La crisis de la izquierda en Jalisco

Diego Rivera, Adversario del fascismoRubén Martín  / Público, 12 noviembre 2009

Un conjunto de 17 organizaciones convocó a un interesante debate sobre la izquierda en Guadalajara. Bajo el nombre de Diálogo de las izquierdas y las organizaciones progresistas de Jalisco, los convocantes citaron a dos foros para evaluar la situación actual de los grupos y organizaciones que se reclaman progresistas. Aprovecho este ejercicio de reflexión para asentar algunas opiniones sobre este tema. Por principio sería útil tratar de definir qué es la izquierda en Jalisco y quienes conforman tales agrupaciones.

Podría decirse que la izquierda local es un conjunto de agrupaciones y organizaciones, de cuadros, militantes y activistas que definen su postura política basados en las tradiciones socialistas, comunistas, marxistas (en todas sus variantes), nacionalistas y cardenistas. Son colectivos que dicen buscar el cambio social esencialmente a través de dos vías: la legal-reformista, y la radical-revolucionaria.

Tienen un conjunto de estrategias más o menos establecidas: la organización en partidos o agrupaciones como instrumento de organización, la participación en elecciones para conquistar el poder, la organización civil y las movilizaciones para pelear por sus demandas, salir al espacio público para captar atención de los medios y, por esa vía, llegar a la opinión pública.

Todas las agrupaciones comparten un modelo político más o menos común: organizar al pueblo para conseguir la fuerza política suficiente a fin de acceder al aparato estatal para cambiar el actual estado de cosas. Más allá de las pociones políticas, las agrupaciones de izquierda local parecen compartir ciertas características. Una de ellas es el vanguardismo: casi todos los colectivos pretenden dirigir y encabezar al pueblo y a las masas. Parece compartirse una tendencia de creer que estas agrupaciones están compuestas por cuadros, militantes o activistas que han alcanzado ciertos grados de conciencia, que no están enajenados y que tienen los conocimientos necesarios para organizar a la gente, guiarla, dirigirla y decirle cómo moverse, cómo rebelarse y, en definitiva, cómo hacer el cambio social.

A pesar de la retórica radical, las prácticas políticas de las izquierdas locales están impregnadas de liberalismo político que termina asumiendo la democracia procedimental como horizonte político.

En el repertorio de prácticas, las agrupaciones de la izquierda local se limitan a un conjunto muy limitado de acciones, entre las que destaca la convocatoria a marchas (tradicionalmente de la Normal a Plaza de Armas), volantes y convocatoria a medios. De algunos años a la fecha se ha establecido una cierta dependencia de la cobertura mediática. Se considera “exitosa” una iniciativa política no tanto por el cambio de vida en sujetos concretos, sino por la cobertura de los medios de información. En buen medida, esta dependencia de los medios está alimentada por procesos subjetivos fundados en el protagonismo de varios los cuadros dirigentes de las agrupaciones progresistas o incluso de muchas de las organizaciones no gubernamentales que hay en Jalisco. Ese protagonismo se refleja en la actitud para tratar de encabezar todas las iniciativas políticas y de acción, para tratar de acaparar las relaciones con los medios, para hablar en las ruedas de prensa o mítines, y para aparecer en las fotos y videos. Ese protagonismo resuelve tanto necesidades de ego personal como un propósito que procura capitalizar, en rendimientos políticos personales, las acciones colectivas o masivas.

En resumen, estas características de vanguardismo, iluminismo y protagonismo parecen reflejar un desprecio por la gente común que resiste, se organiza o se rebela desde sus propios espacios, tiempos y prácticas.

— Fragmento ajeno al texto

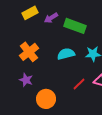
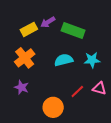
yellow rectangle: (30, 13) -> (29, 29), moved
orange circle: (46, 99) -> (53, 107), moved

Es un desprecio por las tradiciones, formas, métodos y teoría (es decir, la reflexividad de la práctica) que usan los colectivos locales en sus resistencias.

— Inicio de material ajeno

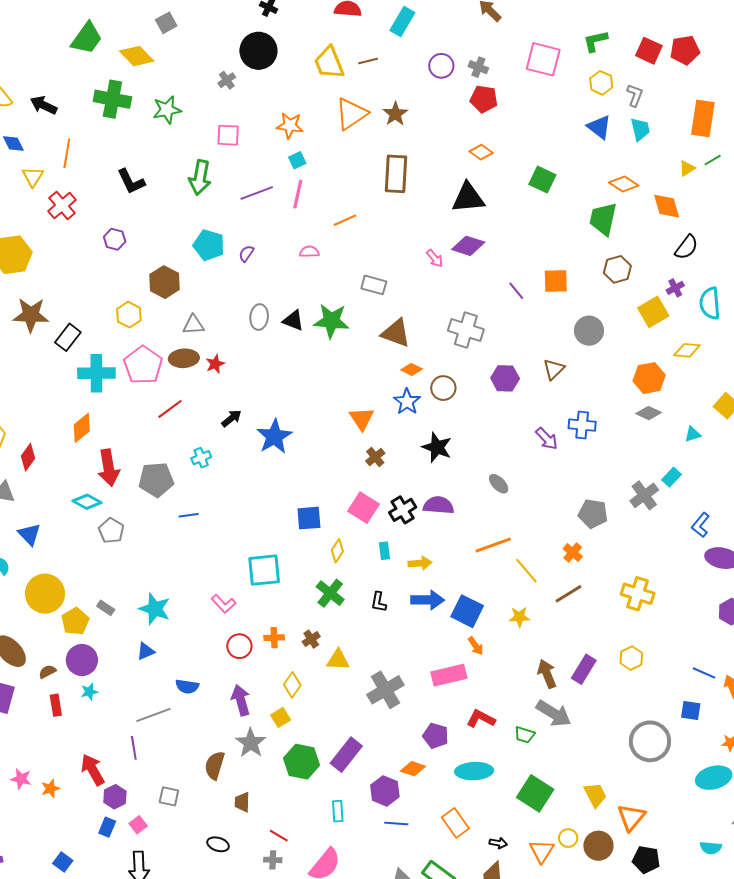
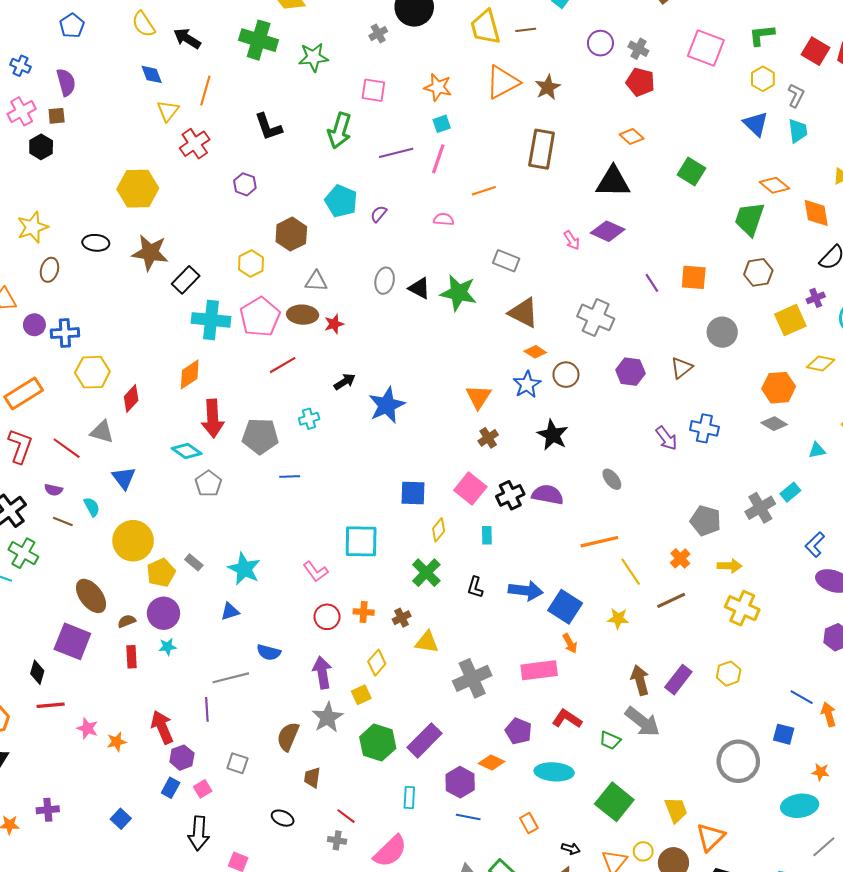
yellow arrow: (420, 563) -> (729, 566), moved
orange rectangle: (455, 823) -> (529, 823), size x0.7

La crisis de la izquierda en Jalisco no se debe, como también se sostiene, a que ésta sea una región conservadora donde predomina la apatía. No es así, como dan cuenta las decenas de peleas sociales y resistencias que ocurren cada semana en la región. La crisis de la izquierda se debe sobre todo a la falta de respeto de las personas comunes que desde ahora y con sus medios y tiempos ya está produciendo el cambio social, al producir relaciones sociales alternativas en su lucha por reproducir sus condiciones de vida.